Well. To start with it would take me rather a long time to stop grinning maniacally.
Fund an educational institution which goes from pre-school to post-graduate and teaches things properly. Teachers would be well paid and hand selected, extensive feedback from students, etc.
Be extremely generous to all my friends.
Invest large portions of it.
And, just because I could, deliberately and maliciously drive Microsoft and AOL out of business.
…I’d buy you a green dress!
(but not a real green dress, that’s cruel.")
Buy a medium-ish house. Give at least $2 million to the college I attended, because they’re really broke right now. Set up a bunch of scholarships, donate to all the local charities. Get my wisdom teeth extracted. Then I’d sit and think about what to do with the rest of it.
I’ve heard the wealthy can be eccentric, but a jet covered in hair? That’s odd. [sub]yes, I know you meant Harrier[/sub]
I’d pay someone to come in and remodel my house exactly the way I like it.
I’d give lots of money to my family members.
I’d have someone make a large shop in my back yard, fully air-conditioned, and have a dozen networked computers ready to play the latest games.
I would give random strangers money.
I would go to a car lot and buy every car in the lot. Actually, I’d pay someone to do that for me. With that kind of money, I’m not going to sit around doing paperwork. Then, I’d give all those cars to poor people and/or worthy charities.
I’d buy about five of every Castlemold Bruce Hirst makes. And 500 lbs of dental plaster. Then I’d hire someone to sit and help me cast bricks and build buildings.
Then I’d need another workshop out back to hold all the terrain and buildings I’d have made. I’d put comfortable chairs in there and just play D&D there, too.
If I had a trillion dollars, I’d keep my life pretty much the way it is, just a little nicer. I’d buy out the neighbors on either side of us and make our house a bit bigger than it is now (separate offices for my husband and me would be nice, for instance). I’d put in a pool, outdoor kitchen, guesthouse, game room, etc.–mostly fun stuff for being with friends/family. I’d make sure everyone in my family was financially secure. None of that would even make a dent.
I’d invest most of what’s left and then put a few billion into a fund for the town I live in (no more property taxes!). I’d build new schools (or improve existing ones) for the kids and make sure they have everything they need, including well-paid, excellent quality teachers. My son would continue to go to public school and my husband would continue to work (he drives me nuts when he’s underfoot all the time!). I’d have a full-time job just managing all that money.
I’d probably also buy a private jet, just for the convenience of being able to go wherever I want, whenever I want. Other than that, my desires are pretty low.
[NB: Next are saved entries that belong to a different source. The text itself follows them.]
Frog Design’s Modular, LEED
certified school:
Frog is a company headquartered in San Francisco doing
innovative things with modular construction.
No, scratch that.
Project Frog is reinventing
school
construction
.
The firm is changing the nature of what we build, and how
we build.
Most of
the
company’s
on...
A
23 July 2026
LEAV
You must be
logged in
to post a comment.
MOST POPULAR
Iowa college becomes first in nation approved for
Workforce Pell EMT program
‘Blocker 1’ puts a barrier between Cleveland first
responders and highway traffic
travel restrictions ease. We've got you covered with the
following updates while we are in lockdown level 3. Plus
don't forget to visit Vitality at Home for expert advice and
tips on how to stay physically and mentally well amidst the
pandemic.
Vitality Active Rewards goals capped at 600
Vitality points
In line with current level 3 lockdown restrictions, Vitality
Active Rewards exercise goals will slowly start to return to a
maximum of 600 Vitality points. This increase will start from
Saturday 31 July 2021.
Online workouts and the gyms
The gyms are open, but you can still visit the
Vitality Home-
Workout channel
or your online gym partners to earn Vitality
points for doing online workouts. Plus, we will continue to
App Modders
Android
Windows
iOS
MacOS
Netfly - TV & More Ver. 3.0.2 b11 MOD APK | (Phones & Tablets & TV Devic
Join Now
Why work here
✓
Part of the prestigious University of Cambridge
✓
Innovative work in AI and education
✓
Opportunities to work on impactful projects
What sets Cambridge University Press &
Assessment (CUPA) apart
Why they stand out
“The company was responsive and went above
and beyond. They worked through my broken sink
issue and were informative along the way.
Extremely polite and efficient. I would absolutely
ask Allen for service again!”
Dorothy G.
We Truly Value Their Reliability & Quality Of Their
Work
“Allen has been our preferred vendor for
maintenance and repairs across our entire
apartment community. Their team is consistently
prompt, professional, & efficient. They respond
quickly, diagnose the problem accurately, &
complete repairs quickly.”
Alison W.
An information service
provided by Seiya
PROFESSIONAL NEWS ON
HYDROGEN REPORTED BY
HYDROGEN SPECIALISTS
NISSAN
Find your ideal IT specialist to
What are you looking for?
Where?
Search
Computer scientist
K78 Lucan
But I will say this: I won’t worry if I don’t have $25 worth of stuff at Amazon. I’ll pay for shipping!
Oh, I’d pay off my student loans and credit card bills.
Send my parents on their dream vacation while their dream home is being built on their dream property. They’d have to be vacationing in their dream vehicles, of course, as my mother is terrified of flying.
Put some money in a trust for my little brother that he can’t touch until he has some kind of degree. Set aside money for my nephew’s college education.
I’d buy a new truck and get in it and start driving. Whichever direction tickled my fancy that day. I’d see the United States and find somewhere to settle down and build a house.
Of course, my kick ass basement would be complete with a small bowling alley. . . Frogger, a jukebox, and other games such as this. I’d have to have a huge library in my house, as well as a hot tub. . . and a gigantic home entertainment system.
I think I’d buy some property here in Columbus and build some more apartments for students. . .
I also think I’d open up a sports bar/bar and grill type place. I think it’d be fun to bartend, so I’d do that some when I got tired of playing with my toys.
Oh, and I’d get a houseboy who’d rub my back and do the dishes.